* **THE TASK**
Reproduce the entries shown below only from the line with "right hip: (308, 290)" down to the line with "left ear: (845, 207)", keeping both end lines and copying each one exactly.

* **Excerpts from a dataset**
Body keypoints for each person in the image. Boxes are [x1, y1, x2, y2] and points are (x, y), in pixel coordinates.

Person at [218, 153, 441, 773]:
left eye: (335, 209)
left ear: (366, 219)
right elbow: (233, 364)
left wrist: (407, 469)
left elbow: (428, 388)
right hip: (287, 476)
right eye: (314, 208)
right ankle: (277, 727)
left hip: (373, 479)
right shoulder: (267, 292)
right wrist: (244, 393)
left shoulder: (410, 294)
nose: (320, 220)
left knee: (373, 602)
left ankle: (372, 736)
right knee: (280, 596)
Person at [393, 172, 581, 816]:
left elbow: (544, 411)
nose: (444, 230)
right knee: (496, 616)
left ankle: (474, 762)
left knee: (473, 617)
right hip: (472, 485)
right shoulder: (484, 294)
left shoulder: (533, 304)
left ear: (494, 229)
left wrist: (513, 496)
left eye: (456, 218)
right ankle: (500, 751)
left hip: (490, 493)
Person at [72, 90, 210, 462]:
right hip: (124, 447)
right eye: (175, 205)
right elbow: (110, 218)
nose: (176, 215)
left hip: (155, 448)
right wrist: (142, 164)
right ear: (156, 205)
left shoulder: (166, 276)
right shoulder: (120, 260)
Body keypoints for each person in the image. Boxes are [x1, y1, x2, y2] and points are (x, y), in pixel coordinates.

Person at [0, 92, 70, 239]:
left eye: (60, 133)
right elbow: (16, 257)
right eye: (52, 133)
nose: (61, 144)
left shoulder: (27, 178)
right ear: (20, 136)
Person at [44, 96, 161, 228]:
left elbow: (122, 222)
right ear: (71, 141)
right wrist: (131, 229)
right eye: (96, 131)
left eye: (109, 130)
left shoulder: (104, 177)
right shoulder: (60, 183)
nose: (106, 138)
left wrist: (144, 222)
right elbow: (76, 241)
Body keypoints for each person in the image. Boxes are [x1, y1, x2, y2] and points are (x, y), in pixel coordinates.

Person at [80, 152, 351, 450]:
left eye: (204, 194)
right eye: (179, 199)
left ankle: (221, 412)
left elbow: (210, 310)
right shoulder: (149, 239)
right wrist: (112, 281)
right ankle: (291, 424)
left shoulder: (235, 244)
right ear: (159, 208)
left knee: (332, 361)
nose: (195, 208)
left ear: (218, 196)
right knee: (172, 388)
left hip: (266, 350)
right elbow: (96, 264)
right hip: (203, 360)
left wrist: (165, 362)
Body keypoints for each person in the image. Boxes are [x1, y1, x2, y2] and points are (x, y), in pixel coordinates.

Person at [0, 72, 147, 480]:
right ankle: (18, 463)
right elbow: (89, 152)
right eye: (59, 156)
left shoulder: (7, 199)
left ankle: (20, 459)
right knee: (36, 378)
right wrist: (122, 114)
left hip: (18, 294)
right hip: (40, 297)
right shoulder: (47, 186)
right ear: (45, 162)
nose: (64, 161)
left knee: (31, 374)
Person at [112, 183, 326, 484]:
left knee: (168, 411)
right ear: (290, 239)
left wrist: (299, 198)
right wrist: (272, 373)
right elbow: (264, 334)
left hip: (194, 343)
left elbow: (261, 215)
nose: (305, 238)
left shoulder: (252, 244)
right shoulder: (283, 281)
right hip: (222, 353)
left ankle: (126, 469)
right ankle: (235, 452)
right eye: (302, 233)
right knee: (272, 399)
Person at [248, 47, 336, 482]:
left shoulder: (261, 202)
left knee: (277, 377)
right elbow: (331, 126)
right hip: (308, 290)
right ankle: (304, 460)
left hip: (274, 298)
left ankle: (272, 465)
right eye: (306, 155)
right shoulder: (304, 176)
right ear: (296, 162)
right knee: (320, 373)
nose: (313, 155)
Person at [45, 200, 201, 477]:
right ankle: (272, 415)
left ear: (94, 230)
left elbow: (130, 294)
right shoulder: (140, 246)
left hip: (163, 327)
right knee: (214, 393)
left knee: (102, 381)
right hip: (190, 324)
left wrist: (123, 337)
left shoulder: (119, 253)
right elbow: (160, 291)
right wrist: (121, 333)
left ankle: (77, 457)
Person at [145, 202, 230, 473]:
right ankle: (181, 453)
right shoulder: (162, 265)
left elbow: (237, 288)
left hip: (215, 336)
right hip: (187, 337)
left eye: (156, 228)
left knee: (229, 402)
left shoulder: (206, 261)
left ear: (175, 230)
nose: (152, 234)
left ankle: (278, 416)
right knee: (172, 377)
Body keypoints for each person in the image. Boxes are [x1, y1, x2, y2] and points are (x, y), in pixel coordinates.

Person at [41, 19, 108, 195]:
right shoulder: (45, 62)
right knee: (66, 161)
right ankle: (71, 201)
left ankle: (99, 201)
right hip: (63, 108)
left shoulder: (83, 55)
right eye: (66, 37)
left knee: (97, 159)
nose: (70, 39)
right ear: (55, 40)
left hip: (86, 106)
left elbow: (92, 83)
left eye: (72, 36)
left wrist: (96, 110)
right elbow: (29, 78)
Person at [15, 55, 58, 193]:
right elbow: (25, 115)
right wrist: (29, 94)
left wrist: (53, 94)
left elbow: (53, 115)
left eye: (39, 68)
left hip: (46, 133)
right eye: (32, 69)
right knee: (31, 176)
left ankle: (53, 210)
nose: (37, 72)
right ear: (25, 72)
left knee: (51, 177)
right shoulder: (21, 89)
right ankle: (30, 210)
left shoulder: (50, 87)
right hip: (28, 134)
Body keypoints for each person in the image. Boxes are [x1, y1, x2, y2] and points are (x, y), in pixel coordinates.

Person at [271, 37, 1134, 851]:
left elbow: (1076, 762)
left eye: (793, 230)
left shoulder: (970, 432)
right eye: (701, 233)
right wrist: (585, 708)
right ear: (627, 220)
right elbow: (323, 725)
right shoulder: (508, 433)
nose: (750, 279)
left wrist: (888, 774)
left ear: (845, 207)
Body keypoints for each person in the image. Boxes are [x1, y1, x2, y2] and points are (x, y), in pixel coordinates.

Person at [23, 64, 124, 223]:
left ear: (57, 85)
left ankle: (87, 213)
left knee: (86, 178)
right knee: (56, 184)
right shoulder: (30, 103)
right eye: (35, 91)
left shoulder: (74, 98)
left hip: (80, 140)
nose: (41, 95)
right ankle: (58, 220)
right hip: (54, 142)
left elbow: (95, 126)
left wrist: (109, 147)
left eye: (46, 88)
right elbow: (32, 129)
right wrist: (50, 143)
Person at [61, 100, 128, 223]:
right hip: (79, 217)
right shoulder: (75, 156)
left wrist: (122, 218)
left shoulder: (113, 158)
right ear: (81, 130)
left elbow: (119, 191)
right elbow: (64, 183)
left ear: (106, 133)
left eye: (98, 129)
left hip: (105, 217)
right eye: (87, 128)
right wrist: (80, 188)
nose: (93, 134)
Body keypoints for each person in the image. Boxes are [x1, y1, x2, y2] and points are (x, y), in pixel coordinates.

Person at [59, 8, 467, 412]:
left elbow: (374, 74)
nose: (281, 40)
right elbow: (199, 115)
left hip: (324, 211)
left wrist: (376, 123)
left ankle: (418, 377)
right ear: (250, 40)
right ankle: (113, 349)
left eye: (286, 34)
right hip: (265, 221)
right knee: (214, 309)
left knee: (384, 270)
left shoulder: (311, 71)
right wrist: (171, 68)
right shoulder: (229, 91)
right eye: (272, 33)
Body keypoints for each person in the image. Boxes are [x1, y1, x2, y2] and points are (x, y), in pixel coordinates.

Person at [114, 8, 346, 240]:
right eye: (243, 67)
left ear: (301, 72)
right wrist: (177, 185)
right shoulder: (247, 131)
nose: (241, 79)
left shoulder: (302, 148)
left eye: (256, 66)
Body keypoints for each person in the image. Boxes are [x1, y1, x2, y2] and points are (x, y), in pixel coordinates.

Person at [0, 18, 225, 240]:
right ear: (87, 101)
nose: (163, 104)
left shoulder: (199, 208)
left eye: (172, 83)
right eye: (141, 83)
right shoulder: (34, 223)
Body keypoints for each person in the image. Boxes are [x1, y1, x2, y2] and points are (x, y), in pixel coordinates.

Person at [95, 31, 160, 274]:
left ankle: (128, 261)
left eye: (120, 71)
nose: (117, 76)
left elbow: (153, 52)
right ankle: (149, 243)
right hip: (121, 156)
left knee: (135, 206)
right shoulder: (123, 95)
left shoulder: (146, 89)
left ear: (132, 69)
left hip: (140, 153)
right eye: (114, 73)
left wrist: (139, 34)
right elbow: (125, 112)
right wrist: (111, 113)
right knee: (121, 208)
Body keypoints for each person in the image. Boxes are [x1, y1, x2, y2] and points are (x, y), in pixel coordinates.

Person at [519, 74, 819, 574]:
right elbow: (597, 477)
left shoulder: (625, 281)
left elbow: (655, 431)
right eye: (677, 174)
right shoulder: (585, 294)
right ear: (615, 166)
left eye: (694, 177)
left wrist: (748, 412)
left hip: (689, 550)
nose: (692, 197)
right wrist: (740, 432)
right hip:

* **SOLUTION FOR THIS EXERCISE**
right hip: (308, 290)
right ankle: (304, 460)
left hip: (274, 298)
left ankle: (272, 465)
right eye: (306, 155)
right shoulder: (304, 176)
right ear: (296, 162)
right knee: (320, 373)
nose: (313, 155)
Person at [45, 200, 201, 477]:
right ankle: (272, 415)
left ear: (94, 230)
left elbow: (130, 294)
right shoulder: (140, 246)
left hip: (163, 327)
right knee: (214, 393)
left knee: (102, 381)
right hip: (190, 324)
left wrist: (123, 337)
left shoulder: (119, 253)
right elbow: (160, 291)
right wrist: (121, 333)
left ankle: (77, 457)
Person at [145, 202, 230, 473]:
right ankle: (181, 453)
right shoulder: (162, 265)
left elbow: (237, 288)
left hip: (215, 336)
right hip: (187, 337)
left eye: (156, 228)
left knee: (229, 402)
left shoulder: (206, 261)
left ear: (175, 230)
nose: (152, 234)
left ankle: (278, 416)
right knee: (172, 377)
Body keypoints for each person in the image. Boxes are [x1, y1, x2, y2] and points are (x, y), in pixel coordinates.

Person at [41, 19, 108, 195]:
right shoulder: (45, 62)
right knee: (66, 161)
right ankle: (71, 201)
left ankle: (99, 201)
right hip: (63, 108)
left shoulder: (83, 55)
right eye: (66, 37)
left knee: (97, 159)
nose: (70, 39)
right ear: (55, 40)
left hip: (86, 106)
left elbow: (92, 83)
left eye: (72, 36)
left wrist: (96, 110)
right elbow: (29, 78)
Person at [15, 55, 58, 193]:
right elbow: (25, 115)
right wrist: (29, 94)
left wrist: (53, 94)
left elbow: (53, 115)
left eye: (39, 68)
left hip: (46, 133)
right eye: (32, 69)
right knee: (31, 176)
left ankle: (53, 210)
nose: (37, 72)
right ear: (25, 72)
left knee: (51, 177)
right shoulder: (21, 89)
right ankle: (30, 210)
left shoulder: (50, 87)
right hip: (28, 134)
Body keypoints for each person in the image. Boxes are [x1, y1, x2, y2] and points are (x, y), in pixel coordinates.

Person at [271, 37, 1134, 851]:
left elbow: (1076, 762)
left eye: (793, 230)
left shoulder: (970, 432)
right eye: (701, 233)
right wrist: (585, 708)
right ear: (627, 220)
right elbow: (323, 725)
right shoulder: (508, 433)
nose: (750, 279)
left wrist: (888, 774)
left ear: (845, 207)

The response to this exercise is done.